In 1926, he founded the Société de Musique de Chambre de Genève, which he directed as pianist and harpsichordist for ten years. During this time, he also taught theory and improvisation at the Jaques-Dalcrose Institute and chamber music at the Geneva Conservatory.
He was director of the Technicum Moderne de Musique from 1933 to 1940 and president of the Association of Swiss Musicians from 1942 to 1946.
He moved to the Netherlands in 1946 to find more time for his composition than in Switzerland, where he was involved in too many other activities. He lived for ten years in Amsterdam, and finally settled in Naarden.
From 1950 to 1957, he taught composition at the Staatliche Hochschule für Musik in Cologne, Germany. At that time, he renounced teaching and concentrated on his composition, leaving it only for occasional chamber music tours and conducting engagements (of his own works).

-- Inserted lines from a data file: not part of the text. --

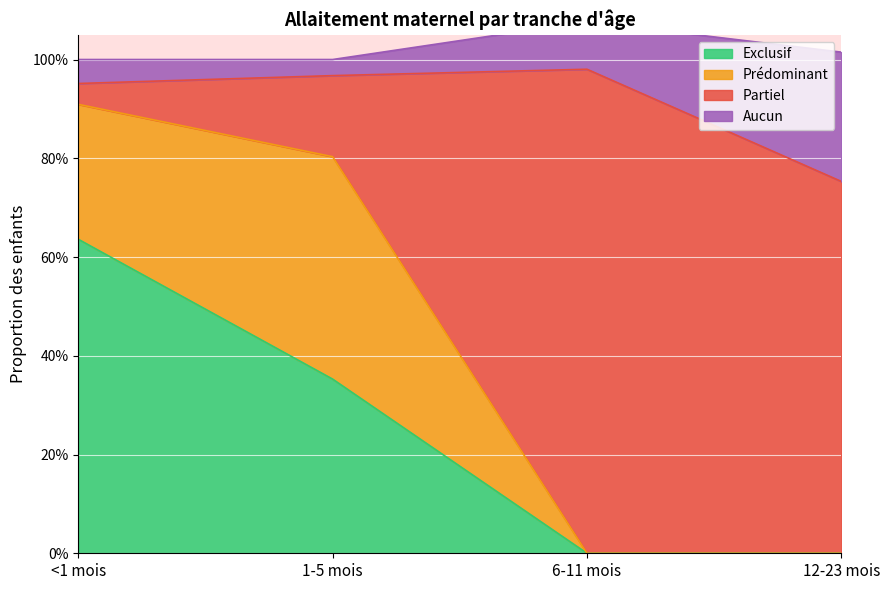

Between <1 mois and 6-11 mois, which is larger?

<1 mois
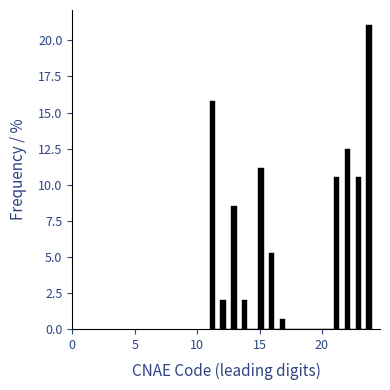

Read against the x-axis, roughly where is the centre of the tallest bar?

24.0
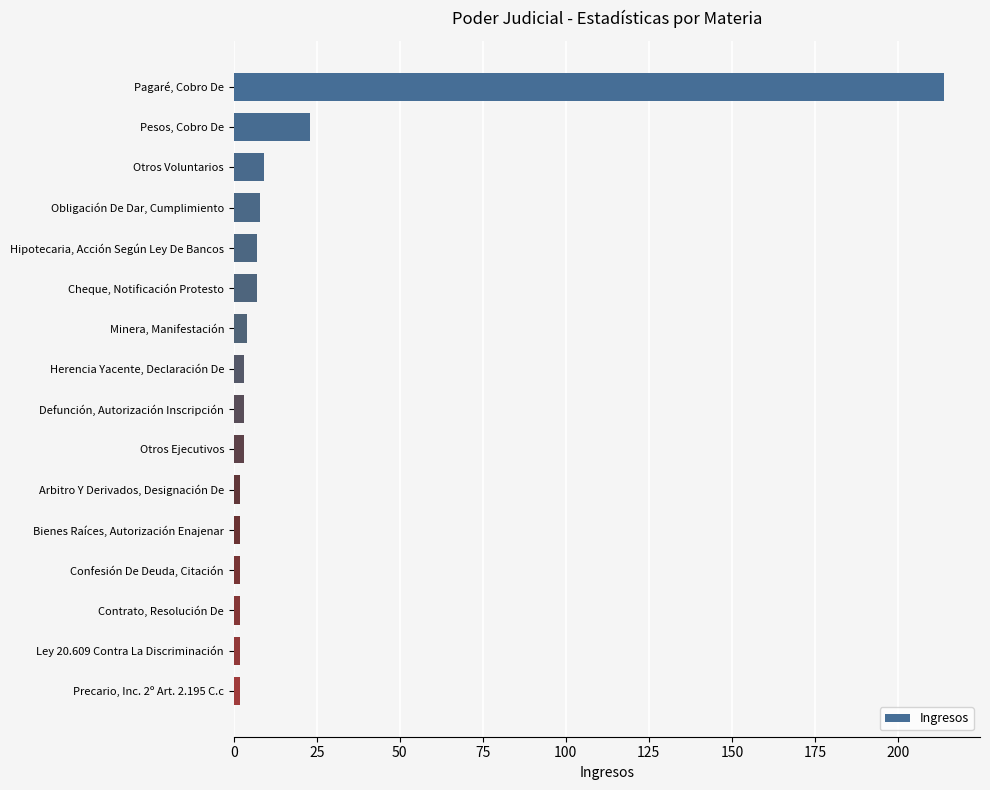

Are the bars horizontal?

Yes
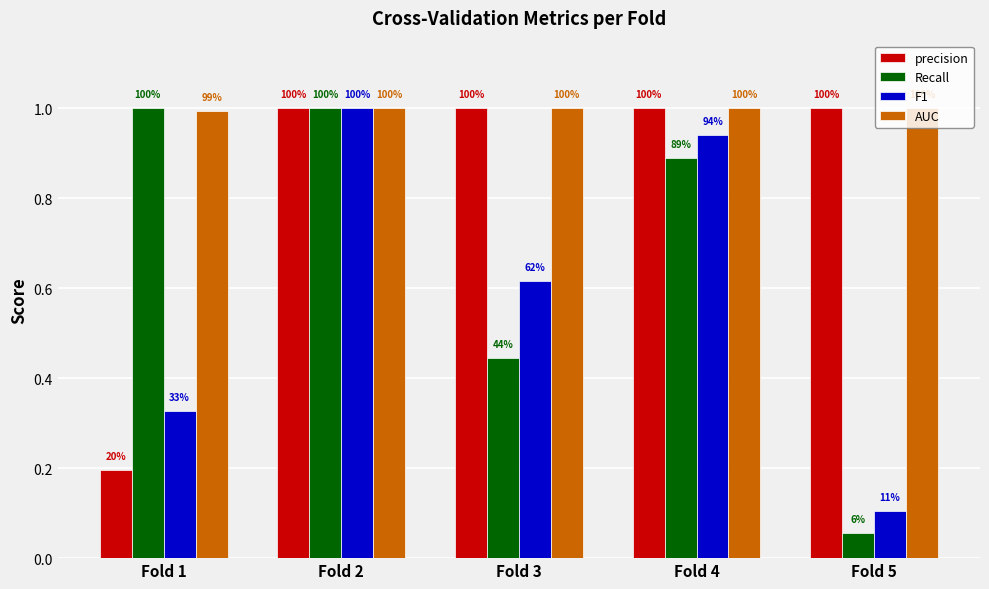

What is the value of the AUC bar at the 4th from the left?

1.0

His better known compositions include:
- Quatre pièces brèves for guitar (1933)
- Le vin herbé (1938)
- Petite symphonie concertante (1944)
- In terra pax (1944)
- Concerto for seven wind instruments, timpani, and strings (1949)
- Golgotha (1949)
- Polyptyque, for violin and two small string orchestras (1973)
- Requiem (1973)
He also wrote a full-scale symphony (1937), two piano concertos, a harpsichord concerto, a violin concerto, a cello concerto, and a series of ballades for various solo instruments with piano or orchestra.
He developed a style based on Arnold Schoenberg's twelve tone method, having become interested in this around 1932, but did not abandon tonality.
He worked on his last cantata, Et la Vie l'Emporta until ten days before his death. He died in Naarden.